Citations sur Quatre maisons et un exil (14)
Rinat m’ a rappelé qu’il y avait un cours de rattrapage d’ anglais. Je lui ai répondu que je savais, et ça m’était bien égal. Ces derniers temps je sèche beaucoup, mais personne ne me dit rien, car mon frère est mort. La directrice m’a même convié à une discussion dans le bosquet derrière le terrain, elle a appuyé son coude contre un arbre et s’est salie avec la résine, et m’a raconté comme Guidi était bon élève , comme si je ne le savais pas, et elle m’a dit que la porte était toujours ouverte- ce qui n’est pas vrai, elle est toujours fermée- et de ne pas hésiter à m’adresser à elle pour quoi que ce soit.
Le livre des livres dans l'appartement de Noa et Amir: Cent ans de solitude.
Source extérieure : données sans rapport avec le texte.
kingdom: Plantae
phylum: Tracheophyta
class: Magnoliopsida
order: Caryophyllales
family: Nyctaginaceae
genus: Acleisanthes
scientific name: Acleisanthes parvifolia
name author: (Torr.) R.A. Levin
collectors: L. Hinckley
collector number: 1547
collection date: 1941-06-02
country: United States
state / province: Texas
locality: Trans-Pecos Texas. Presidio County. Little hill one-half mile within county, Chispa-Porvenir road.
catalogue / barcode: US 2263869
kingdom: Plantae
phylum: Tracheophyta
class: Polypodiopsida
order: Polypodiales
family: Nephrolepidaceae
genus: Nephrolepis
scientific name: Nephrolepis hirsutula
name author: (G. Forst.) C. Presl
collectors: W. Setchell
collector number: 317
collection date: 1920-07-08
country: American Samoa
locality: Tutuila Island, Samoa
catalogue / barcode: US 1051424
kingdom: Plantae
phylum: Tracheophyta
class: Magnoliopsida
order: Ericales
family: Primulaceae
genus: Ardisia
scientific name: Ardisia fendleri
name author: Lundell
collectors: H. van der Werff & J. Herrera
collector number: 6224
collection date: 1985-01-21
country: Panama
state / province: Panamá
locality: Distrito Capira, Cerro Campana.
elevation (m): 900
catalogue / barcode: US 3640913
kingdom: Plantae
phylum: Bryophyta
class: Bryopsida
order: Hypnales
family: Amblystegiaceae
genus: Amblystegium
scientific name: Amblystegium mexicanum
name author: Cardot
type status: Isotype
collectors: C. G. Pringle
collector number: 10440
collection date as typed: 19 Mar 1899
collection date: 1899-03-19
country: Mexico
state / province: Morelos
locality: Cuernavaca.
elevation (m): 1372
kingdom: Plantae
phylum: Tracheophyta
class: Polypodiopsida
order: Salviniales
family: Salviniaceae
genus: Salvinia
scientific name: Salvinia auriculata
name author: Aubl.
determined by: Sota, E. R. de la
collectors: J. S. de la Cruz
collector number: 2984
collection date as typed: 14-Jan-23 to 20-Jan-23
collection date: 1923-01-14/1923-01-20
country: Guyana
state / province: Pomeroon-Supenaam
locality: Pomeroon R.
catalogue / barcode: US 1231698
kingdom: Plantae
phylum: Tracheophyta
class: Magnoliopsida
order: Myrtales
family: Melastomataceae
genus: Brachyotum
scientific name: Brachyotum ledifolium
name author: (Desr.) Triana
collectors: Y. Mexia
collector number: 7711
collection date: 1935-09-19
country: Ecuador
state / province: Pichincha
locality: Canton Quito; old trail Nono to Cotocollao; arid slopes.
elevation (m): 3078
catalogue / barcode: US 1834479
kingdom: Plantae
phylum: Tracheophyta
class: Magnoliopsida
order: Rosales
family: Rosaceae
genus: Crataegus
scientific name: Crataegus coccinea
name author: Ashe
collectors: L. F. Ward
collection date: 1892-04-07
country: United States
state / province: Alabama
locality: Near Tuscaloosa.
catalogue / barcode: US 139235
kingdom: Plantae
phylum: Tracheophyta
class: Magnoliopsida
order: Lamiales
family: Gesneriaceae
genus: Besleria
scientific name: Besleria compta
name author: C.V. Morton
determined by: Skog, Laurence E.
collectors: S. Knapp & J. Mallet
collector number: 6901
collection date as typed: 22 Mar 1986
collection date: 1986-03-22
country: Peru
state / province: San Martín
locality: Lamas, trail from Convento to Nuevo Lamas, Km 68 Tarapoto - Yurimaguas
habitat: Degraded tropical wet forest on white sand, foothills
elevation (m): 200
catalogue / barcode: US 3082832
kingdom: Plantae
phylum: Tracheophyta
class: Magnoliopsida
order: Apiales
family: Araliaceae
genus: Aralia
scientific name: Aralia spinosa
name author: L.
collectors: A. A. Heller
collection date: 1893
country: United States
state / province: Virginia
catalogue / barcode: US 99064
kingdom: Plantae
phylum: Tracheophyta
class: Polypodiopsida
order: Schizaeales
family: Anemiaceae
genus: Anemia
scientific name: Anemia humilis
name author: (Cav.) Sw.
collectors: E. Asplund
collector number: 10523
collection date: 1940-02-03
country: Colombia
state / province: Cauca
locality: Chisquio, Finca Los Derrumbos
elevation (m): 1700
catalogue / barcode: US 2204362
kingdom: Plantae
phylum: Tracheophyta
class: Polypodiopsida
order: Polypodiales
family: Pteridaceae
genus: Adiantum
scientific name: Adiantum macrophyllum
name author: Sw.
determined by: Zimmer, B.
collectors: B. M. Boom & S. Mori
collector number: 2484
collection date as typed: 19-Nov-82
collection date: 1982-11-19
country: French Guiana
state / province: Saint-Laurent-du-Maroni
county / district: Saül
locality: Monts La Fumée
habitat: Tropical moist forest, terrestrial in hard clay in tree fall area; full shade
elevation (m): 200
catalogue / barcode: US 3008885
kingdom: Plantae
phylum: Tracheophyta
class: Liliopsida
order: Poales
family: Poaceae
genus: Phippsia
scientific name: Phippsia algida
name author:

Amir en a commencé la lecture le premier, mais Noa s'en est emparé comme d'habitude. Et depuis, ils se disputent le droit de le lire, moitié sérieusement, moitié pour rire. Repose ce roman, José Arcadio Buendia, dit Noa en jetant un coussin sur Amir. Je regrette, Remedios la belle, répond Amir, c'était plus tôt qu'il fallait le dire.
Je veux m’émouvoir des petites choses. Comme de marcher pieds nus sur le sable. D’un cornet de glace. D’une douche froide l’été. D’un graffiti coloré sur un mur sale. D’une musique inconnue. De ne pas me raser. De me raser après avoir laissé pousser ma barbe longtemps, puis passer ma main sur ma joue lisse. Je veux m’émouvoir de toutes ces petites choses. Ne pas les laisser filer.
Les montagnes en contrebas étaient encore couvertes d’une légère brume matinale. Quelques sommets plus élevés dépassaient. Le soleil n’avait pas encore percé, mais ses rayons éclairaient le tout d’une lumière transparente, presque blanche. Et il n’y avait pas de bande-son du tout. Tu imagines ? Ni Klaxons. Ni autobus. Ni les ronronnements de la climatisation. Ni même un gazouillis d’oiseau. Le silence absolu. Je ne sais pas si tu comprends, mais il y avait dans tout cela quelque chose qui inspirait le respect.
Il vaut mieux que j’attende la partie de trictrac avec Amir, lui, il est patient avec moi, même si j’ai des idées bizarres. Et il a toujours quelque chose d’intéressante à dire. Avant- hier, par exemple, je lui ai dit que j’avais l’impression que les gens qui meurent ne mouraient pas vraiment, mais qu’ils vivaient quelque part au dessus du ciel et qu’ils nous observaient. Et il a dit que, la première fois qu’il avait pris l’avion pour les Etats-Unis et qu’il a survolé les nuages, il a cherché les âmes des personnes mortes, ou Dieu. Et il n’a pas trouvé. Mais peut- être qu’il n’avait pas bien cherché.
T’as le droit de te gourer
De tout laisser en plan
Te foutre de tes erreurs
Verser des pleurs
Regretter du fond du cœur
Et des couvertures s’envolent
Telles de belles paroles
Avec l’aube
…
T’as le droit de te gourer
De ne pas dire
Le mot qu’il faut
T’as le droit de foncer
D’ignorer
Les consignes de sécurité
Sans craindre d’aller jusqu’ au bout.
Le disque du mois, chez elle: Caramel, bonbon et chocolat, une compilation de chansons d'amour françaises des éditions Hed Artzi. (...)
Quand Sima entend Nino Ferrer, elle rêve des hommes français altiers, la moustache bien taillée, et elle se souvient de sa mère qui lessivait le sol de leur H.L.M. d'Ashkelon, dansant un balai à la main, et seules les pointes de sa longue chevelure noire suivaient le mouvement.
Je ne veux pas mourir dans un attentat
Demain
Ni dans un mois
Le paradis, ça me dit rien
Et l'enfer, encore moins
C'est la dernière fois que je viens te voir ici, ai-je dit à Guidi. Je te ferai peut-être aussi un mémorial en Australie. Ça dépend, je ne sais pas s'il y aura un terrain vague là-bas . J'espère que tu ne m'en veux pas de partir, ai-je poursuivi, et j'ai ajouté encore trois cailloux sur le mémorial. Deux sont tombés et un seul est resté. Parce que je ne t'en veux plus, et je n'attends plus que tu reviennes un jour pour me faire la surprise , ou que tu me répondes lorsque je te parle. Je sais que tu ne peux pas. De toute façon, Guidi , j'espère que tu continueras à me regarder de là-haut, même en Australie. C'est la même distance du paradis, non?
Les hommes meurent, les arbres meurent, mais la terre est éternelle.